Estreou no Brasil na última sexta-feira (15) a nova série dramática do canal Max, The Knick, dirigida pelo respeitado cineasta Steven Soderbergh, que se tornou famoso com o filme Sexo, mentiras e videotape (1989) e traz em seu currículo títulos como Erin Brockovich (2000), Onze homens e um segredo (2001) e seus desobramentos (2004 e 2007), os dois filmes da cinebiografia de Che Guevara com Benício Del Toro no papel-título (2008) e Magic Mike (2012), além, obviamente, de Traffic (2000), pelo qual ganhou o Oscar de melhor direção.
O seriado também tem como chamariz o ator Clive Owen como protagonista, desta feita interpretando John Thackery, médico que assume o posto de cirurgião-chefe do Hospital Knickerbocker (vulgo "The Knick") após o suicídio de seu mentor, arrasado com uma sucessão de perdas de pacientes.
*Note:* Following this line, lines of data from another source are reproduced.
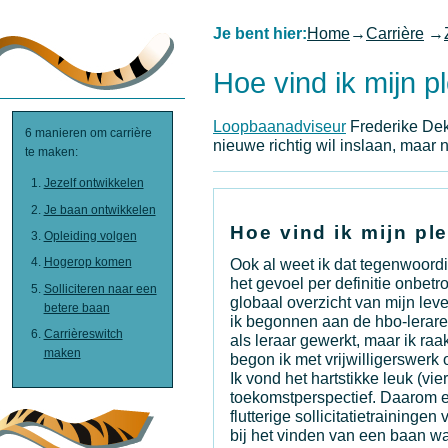
Je bent hier:
Home
→
Carrière
→
Hoe vind ik mijn p
Loopbaanadviseur
Frederike Dek
6 manieren om carrière
nieuwe richtig wil inslaan, maar
te maken:
Jezelf ontwikkelen
Je baan ontwikkelen
Hoe vind ik mijn pl
Opleiding volgen
Hogerop komen
Ook al weet ik dat tegenwoordig 
het gevoel per definitie onbet
Solliciteren naar een
globaal overzicht van mijn le
betere baan
ik begonnen aan de hbo-leraren
Carrièreswitch
als leraar gewerkt, maar ik r
maken
begon ik met vrijwilligerswerk
Ik vond het hartstikke leuk (v
toekomstperspectief. Daarom ee
flutterige sollicitatietrainin
bij het vinden van een baan waa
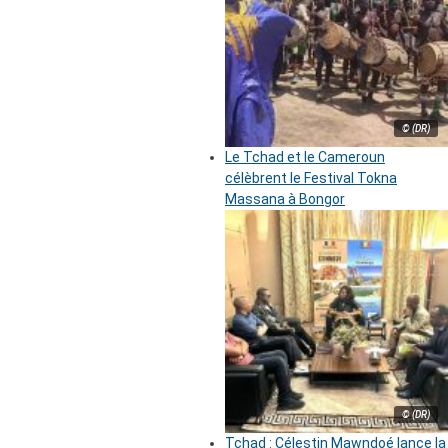
© (DR)
Le Tchad et le Cameroun
célèbrent le Festival Tokna
Massana à Bongor
© (DR)
Tchad : Célestin Mawndoé lance la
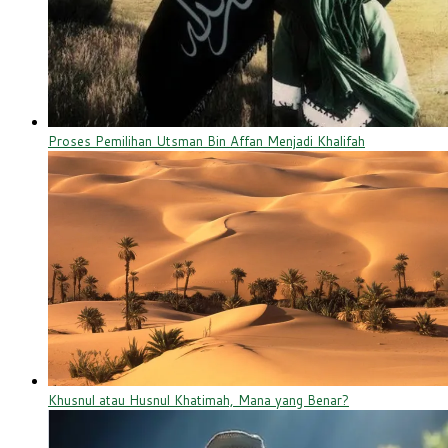
Proses Pemilihan Utsman Bin Affan Menjadi Khalifah
Khusnul atau Husnul Khatimah, Mana yang Benar?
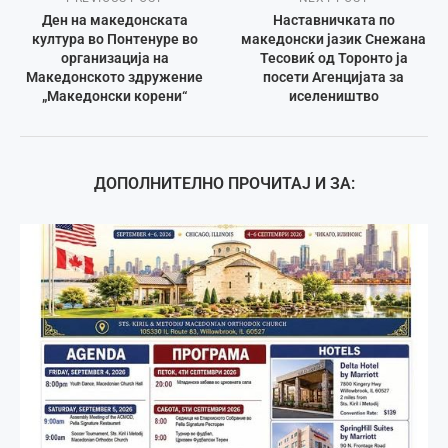
Ден на македонската
Наставничката по
култура во Понтенуре во
македонски јазик Снежана
организација на
Тесовиќ од Торонто ја
Македонското здружение
посети Агенцијата за
„Македонски корени“
иселеништво
ДОПОЛНИТЕЛНО ПРОЧИТАЈ И ЗА:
É preciso entender: a trama se passa na Nova Iorque de 1900, uma cidade sem os padrões de higiene que somente se disseminaram nas décadas seguintes e, por isso mesmo, um cenário fétido e repleto de doenças. Pode nos parecer muito estranho, mas naqueles tempos muitos médicos não apenas desconheciam como outros tantos resistiam à ideia de que organismos invisíveis pudessem causar doenças e matar pessoas, por isso lavar as mãos e trocar diariamente os curativos de doentes eram práticas pouco empregadas.
Mas a equipe do Knick se orgulha de sua modernidade. Thackery aprendeu com seu mentor a ser audacioso e seus esforços incluem testar técnicas inéditas, capazes de aterrorizar qualquer médico tradicional. E existe, entre aqueles profissionais, uma preocupação sincera com o bem-estar dos pacientes. Médicos e enfermeiros são muito conscientes de suas limitações e discutem qualquer coisa na frente dos pacientes, inclusive admitindo seus erros. Ficou-me a impressão de que ter acesso à saúde era tão difícil que as pessoas aceitavam de bom grado até o erro médico fatal, desde que tivessem uma chance de sobreviver. A alternativa seria morrer sofrendo.
O Knick é também um hospital-escola, de modo que as cirurgias são feitas diante de uma plateia, recurso interessante que permite ao telespectador entender o que está sendo feito e, consequentemente, o tamanho da ousadia de homens como Thackery, cuja sofisticação chegava ao ponto de manufaturar pessoalmente instrumentos cirúrgicos nunca antes vistos. Sem os benefícios das simulações em computador, restava ao próprio homem que segura o bisturi saber qual tipo de instrumento seria necessário para cada procedimento, dar um jeito de construí-lo e constatar, na prática, se dava certo ou não.
Se a descrição acima lhe passou uma perspectiva heroica e valorosa, saiba que nem tudo são flores em The Knick. Muito pelo contrário. Comecemos pelo protagonista, que é viciado em cocaína a tal ponto que injeta a droga entre os dedos dos pés, porque seus braços não suportam mais as agulhas. Quando nem os pés aguentam, vai na... artéria da uretra!!! Além disso, há uma imensa rede de corrupção em volta dos serviços de saúde. Pelo que entendi, os serviços de ambulância ganhavam por paciente e, assim, disputavam a bastão de beisebol quem transportaria o infeliz, além de extorquir os hospitais com argumentos como "você pode receber todos esses pacientes ou nenhum deles".
Mas a trama que vai movimentar a série é outra: o segundo personagem é Algernon Edwards (André Holland), um cirurgião com um impressionante currículo adquirido na Europa, imposto pelos ricos mantenedores do hospital. Mas o detalhe é que o rapaz é negro e, se de um lado certos pacientes não querem sequer ser tocados por ele, de outro o próprio Thackery o menospreza publicamente e declara não estar disposto a encampar uma questão racial em sua equipe. Como diz a Cornelia Robertson, assistente social filha do magnata que paga as contas por ali, o hospital não é um "experimento social". O arco dramático está lançado.
O primeiro episódio, único exibido até o momento, já mostrou a que veio, inclusive pelas cenas de cirurgia, mais explícitas do que o habitual. Para os fru-frus, pode ser incômodo ver. Eu fiquei impassível. Mas uma coisa é certa: vale muito a pena. Ao todo, serão dez episódios e a série já estreou renovada para a segunda temporada. Deguste.